A praça Léon Aucoc de Bordeaux revela como esse respeito se aplica ao espaço e aos gastos públicos. Em 1996, a prefeitura de sua cidade os encarregou de embelezá-la. E os arquitetos foram conversar, na própria praça, com as pessoas que a utilizavam. No fim, não entregaram um projeto, mas um relatório. A praça tinha qualidade, usuários e encanto. As árvores estavam bem localizadas: ao lado dos bancos, dando sombra ao perímetro. Aposentados jogavam petanca. Crianças e idosos conviviam. Não era necessário embelezá-la. Recomendaram aumentar a limpeza. A administração municipal desistiu de colocar uma placa de olho nas eleições seguintes e aceitou a proposta. Todos fizeram bem o seu trabalho. Como se a honestidade fora contagiosa.

Algo parecido ocorreu quando eles já haviam se mudado para Paris. Em 2012, a reforma do edifício déco Palais de Tokyo estava obsoleta e inacabada. Pediram-lhes que interviessem. Os arquitetos decidiram não rebocar nem pintar os muros da obra, lançando —involuntariamente— uma moda rústica que chegaria a muitos centros de arte. O que eles queriam era economizar no orçamento e ampliar o espaço. O Palais é hoje um inovador cenário da mudança. Além de exposições de arte contemporânea, é um espaço polivalente (20.000 metros quadrados maior) que acolhe desfiles de moda e apresentações.

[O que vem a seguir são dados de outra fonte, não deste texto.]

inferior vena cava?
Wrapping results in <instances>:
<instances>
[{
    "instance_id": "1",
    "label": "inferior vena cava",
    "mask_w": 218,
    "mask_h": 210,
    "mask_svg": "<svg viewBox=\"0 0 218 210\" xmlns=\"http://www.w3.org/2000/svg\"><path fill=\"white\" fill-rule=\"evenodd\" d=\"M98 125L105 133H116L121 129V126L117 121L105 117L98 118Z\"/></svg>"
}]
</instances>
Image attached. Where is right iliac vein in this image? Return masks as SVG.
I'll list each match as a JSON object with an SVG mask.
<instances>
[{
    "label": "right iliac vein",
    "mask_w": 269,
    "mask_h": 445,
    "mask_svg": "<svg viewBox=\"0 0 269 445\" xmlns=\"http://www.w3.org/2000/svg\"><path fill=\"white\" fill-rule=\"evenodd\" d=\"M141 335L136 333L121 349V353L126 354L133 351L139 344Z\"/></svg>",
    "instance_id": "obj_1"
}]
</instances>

Esse abrigo econômico, fácil de construir, que reduz o gasto energético isolando um edifício, foi sua grande contribuição para a arquitetura

Com 33 anos de profissão, esta teria sido uma premiação tão ousada quanto contestada há uma década, quando muitos dos mais renomados arquitetos punham as mãos na cabeça diante da obra de Lacaton & Vassal. Hoje, depois que o casal ganhou o Prêmio Schelling (2009), a Medalha Tessenow (2016) e o Mies van der Rohe (2019), entre outros, este Pritzker é uma homenagem justa que reconhece o que outros souberam ver antes ou tiveram a coragem de apoiar.

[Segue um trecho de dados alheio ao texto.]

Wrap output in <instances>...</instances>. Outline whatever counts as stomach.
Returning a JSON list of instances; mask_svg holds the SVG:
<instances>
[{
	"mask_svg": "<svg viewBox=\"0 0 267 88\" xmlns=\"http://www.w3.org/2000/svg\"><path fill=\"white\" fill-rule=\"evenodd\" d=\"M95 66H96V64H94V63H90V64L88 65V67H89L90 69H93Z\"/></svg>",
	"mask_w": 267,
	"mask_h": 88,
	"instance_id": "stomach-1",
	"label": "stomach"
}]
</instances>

Um prêmio é seu júri, e há alguns jurados que certificam, outros que defendem com unhas e dentes o que conhecem melhor e outros que se atrevem a olhar mais longe. Antes de receber o mesmo reconhecimento em 2016, o chileno Alejandro Aravena estava no júri do Pritzker em 2012, quando conseguiu que meio mundo descobrisse, com Wang Shu, que nem tudo estava ruindo na China. Agora, como presidente do júri, é difícil não ver o entusiasmo do chileno com esta premiação que, durante a pandemia de coronavírus, levou os jurados “a pensar no sentido coletivo da arquitetura e no legado que ela representa para a próxima geração”.

Tradicionalmente, a crítica arquitetônica distingue a arquitetura da construção. Ou melhor, não se dá ao trabalho de fazer isso, simplesmente ignorando 95% do que se construiu no mundo, como se a má arquitetura não fosse arquitetura. Nesse buraco entram corrupções urbanísticas, problemas sociais, desastres energéticos, uma desconfiança atávica entre a sociedade e a profissão de arquiteto e uma absurda limitação em seu campo de atuação. A capacidade de fazer o ensino se livrar dos preconceitos é o que significa a concessão do Pritzker para Lacaton & Vassal. Ou, em outras palavras: a constatação de que nem todos os estudantes de arquitetura podem fazer um Guggenheim, mas podem melhorar a vida das pessoas —esse antigo ideal da profissão. Assim, este Pritzker terá um impacto tão importante nas escolas de arquitetura quanto, é de esperar, no próprio prêmio. Reconhecendo arquitetos “radicais em sua delicadeza e ousados em sua sutileza” —nas palavras de Aravena—, o Pritzker demonstra que quer não apenas coroar o requintado e singular, quer também colaborar para mudar o melhorável. É aí que a arquitetura tem seu grande desafio.